For example,
string str = "hello";
for (char c : str) { } // 1 copy
for (char& c : str) { } // 2 reference
Is there a relative copy overhead difference between 1 and 2? char is 1 byte. Thus, in the first for loop, 1 byte is copied from str to c. In the second loop, it passed by reference. Here, to passed by reference is to copy the pointer address(4 bytes)? I wonder how it works internally.
The C++ standard does not guarantee anything about this.

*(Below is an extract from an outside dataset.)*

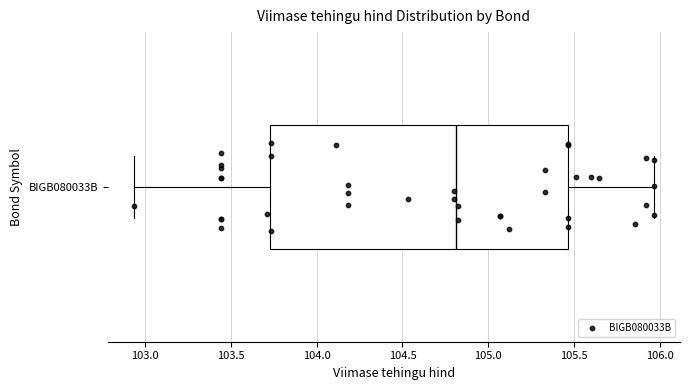

Read this box plot against the x-axis: the position of the median line, the range covered by the box, and the ends of both whiskers. The values are not printed on the chart, so give them approximately, as read against the axis.

median 104.80, box 103.75 to 105.45, whiskers 102.95 to 105.95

However, almost any modern compiler on common hardware should transform both loops into exactly the same code (assuming optimizations are enabled), because the semantics of copying the char or accessing a reference to it are irrelevant at the machine code level.
Here are three major compilers doing exactly that: https://godbolt.org/g/XfRX38
volatile char x;
void fooCopy(std::string str)
{
for (char c : str) {
x = c;
}
}
void fooReference(std::string str)
{
for (char& c : str) {
x = c;
}
}
clang unrolls the loop by a factor of 8, gcc keeps it simple, and MSVC has exactly the same loop body as gcc but with a lot more bounds/stack checking boilerplate around it.
But if you focus on the loop bodies, the machine code is exactly identical between the two functions (disregarding label and register names) for each compiler.
I personally don't use const references to inbuilt numeric types because I know (in my case of working on x86) that the CPU will keep them in a register anyway and that copying them has no overhead. That doesn't have to be true on every hardware, but in that case you need to investigate yourself - chances are your compiler knows it better than you though.